I wonder how the PC market compares to the PlayStation 5's speeds.

[–] ShinkanTrain@lemmy.ml 7 points 1 month ago* (last edited 1 month ago)

You can achieve, and beat, PS5 read speeds on PCIe 5.0. No game will really take advantage of it though. They don't even really take advantage of it on the consoles

[–] zhenbo_endle@lemmy.ca 6 points 1 month ago (1 children)

I think it's a chicken-or-egg dilemma for PC gaming. Game devs don't want to lose the big market of legacy hardwares, so core gamers can't maximize their top notch PC's potentials.

[–] Sunshine@lemmy.ca 4 points 1 month ago (2 children)

I wonder how the new Ratchet and Clank runs on pcs.

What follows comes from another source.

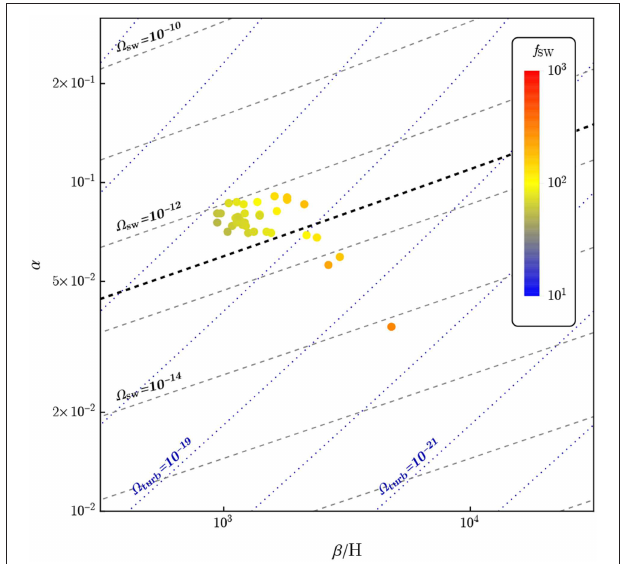
FIGURE 7 | Plane of thermal parameters with contours of constant sound wave (in black) and turbulence (in blue) peak amplitude. The thicker line shows the peak sensitivity of the Einstein telescope [338]. Points denote thermal parameters produced by a Pati-Salam phase transition with a Pati-Salam scale of M PS 10 5 GeV. The peak frequency for the sound wave spectrum is = indicated by the color scaling. Figure taken from Croon et al. [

[–] zhenbo_endle@lemmy.ca 3 points 1 month ago

Good question. I found a comparison video by GamerInVoid https://www.youtube.com/watch?v=VODSVVkKRD4

According to their video, I think Ratchet and Clank is still playable on a PC with SATA SSD, but the waiting time when jumping between the worlds is definitely longer than NVMe

[–] Blackmist@feddit.uk 2 points 1 month ago

Mostly fine. The loading screens (rifts) just take a bit longer on slower hardware.

[–] Vanilla_PuddinFudge@infosec.pub 2 points 1 month ago (1 children)

Akin to volume 10 and 11 on an amp. Would you really notice if it only said 10?

[–] Tempus_Fugit@midwest.social 5 points 1 month ago

Well it's one louder, isn't it? It's not 10.